Using the same COX-2 receptor and config file from the previous tutorials:
vina --config config.txtgnina --config config.txtSame config file. Same receptor PDBQT. Same ligand PDBQT. Same output format. The only difference is the binary you’re calling.
GNINA also accepts all the same flags as Vina directly on the command line without a config file:
gnina \
--receptor receptor/5KIR_receptor.pdbqt \
--ligand ligand/ibuprofen.pdbqt \
--center_x 15.234 --center_y -8.441 --center_z 22.178 \
--size_x 20 --size_y 20 --size_z 20 \
--exhaustiveness 8 \
--num_modes 9 \
--out output/gnina_docked.sdf \
--log output/gnina.logNote: GNINA’s preferred output format is SDF rather than PDBQT — this is actually more convenient since SDF files open directly in most molecular visualization tools without conversion.

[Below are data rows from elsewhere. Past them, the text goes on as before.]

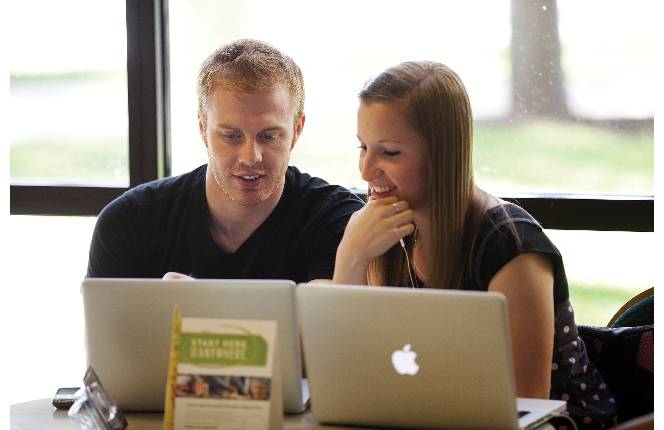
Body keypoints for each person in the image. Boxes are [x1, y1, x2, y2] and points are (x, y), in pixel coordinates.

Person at [333, 61, 617, 429]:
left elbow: (526, 406)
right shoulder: (385, 229)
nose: (366, 170)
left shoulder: (511, 245)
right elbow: (347, 373)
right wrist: (351, 257)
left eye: (389, 152)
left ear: (443, 153)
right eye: (363, 146)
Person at [87, 39, 364, 281]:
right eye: (232, 136)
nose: (250, 157)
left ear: (296, 131)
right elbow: (107, 341)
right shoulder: (129, 223)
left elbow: (328, 335)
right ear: (202, 128)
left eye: (268, 136)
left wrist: (202, 306)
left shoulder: (336, 221)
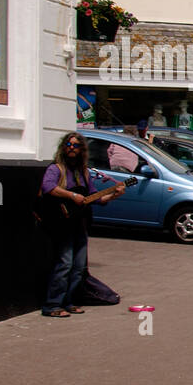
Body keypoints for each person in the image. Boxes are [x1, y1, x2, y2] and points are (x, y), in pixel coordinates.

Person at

Understanding GNINA’s output scores
GNINA outputs three scores per pose rather than Vina’s one. Understanding what each means is important for using them correctly.

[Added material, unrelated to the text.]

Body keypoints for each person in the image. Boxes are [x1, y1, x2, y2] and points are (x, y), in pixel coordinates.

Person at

For most use cases: use CNN score to select which pose to report, and CNN affinity to rank compounds in a virtual screening campaign. The Vina score is there for reference — you don’t need to act on it unless you’re running a comparison study.
| (kcal/mol)| | (kcal/mol)
—–+———–+———–+————-
1 -8.71 0.842 -8.91
2 -8.43 0.781 -8.55
3 -8.11 0.694 -8.22
4 -7.88 0.612 -7.94
5 -7.54 0.543 -7.71
GNINA outputs three columns per pose. The CNN score (0–1) is the primary quality indicator for pose selection.
When to use GNINA vs Vina
The answer is almost always GNINA for new projects — but there are a few cases where Vina is still the right choice.
| Situation | Use Vina | Use GNINA |
|---|---|---|
| Learning docking for the first time | Better documentation, larger community | — |
| Single-ligand docking, accuracy matters | — | Better pose prediction |
| Virtual screening, GPU available | — | Faster + more accurate |
| Virtual screening, CPU only, large library | Faster per compound | — |
| Reproducing a published Vina result | For exact reproducibility | — |
| Hit validation after initial screening | — | Better confidence in top poses |
| Difficult targets (induced fit, flexible loops) | — | CNN generalizes better |
| AlphaFold-predicted structures | — | CNN less sensitive to minor structural errors |
The one case where you should definitely not default to GNINA is when you’re learning. Start with Vina — its error messages are clearer, the community troubleshooting resources are more extensive, and the one-score output is simpler to interpret. Once you understand what docking is doing and have a working protocol, switching to GNINA is a five-second change that immediately improves your results.
Using GNINA for virtual screening
GNINA slots into the virtual screening pipeline from the previous tutorial with one change: replace vina with gnina in the subprocess call, and update the score parser to extract the CNN affinity column instead of the Vina affinity.
Update the dock_one function in your run_vs.py script:
# GNINA writes scores to the SDF file properties
# Parse CNN affinity from SDF output
def parse_gnina_score(output_sdf):
try:
text = Path(output_sdf).read_text()
match = re.search(r"> <CNNaffinity>\n([-\d.]+)", text)
return float(match.group(1)) if match else None
except:
return None
# Also grab CNN score for pose quality filtering
def parse_gnina_cnn_score(output_sdf):
try:
text = Path(output_sdf).read_text()
match = re.search(r"> <CNNscore>\n([\d.]+)", text)
return float(match.group(1)) if match else None
except:
return NoneAlso add a CNN score filter to your hit selection: compounds with a CNN score below 0.5 — even if their CNN affinity score looks good — are flagged as low-confidence poses worth deprioritizing.
The upgrade in one sentence
GNINA is AutoDock Vina with a neural network scoring function trained on the entire Protein Data Bank — it uses the same workflow, the same input files, and the same config format, and consistently produces better poses and better virtual screening enrichment, for free, with a one-word change to your command line.
For new projects, there’s no reason not to use it. For existing Vina workflows, switching takes thirty seconds and the only downside is slightly slower CPU performance. The accuracy improvement is real and well-documented.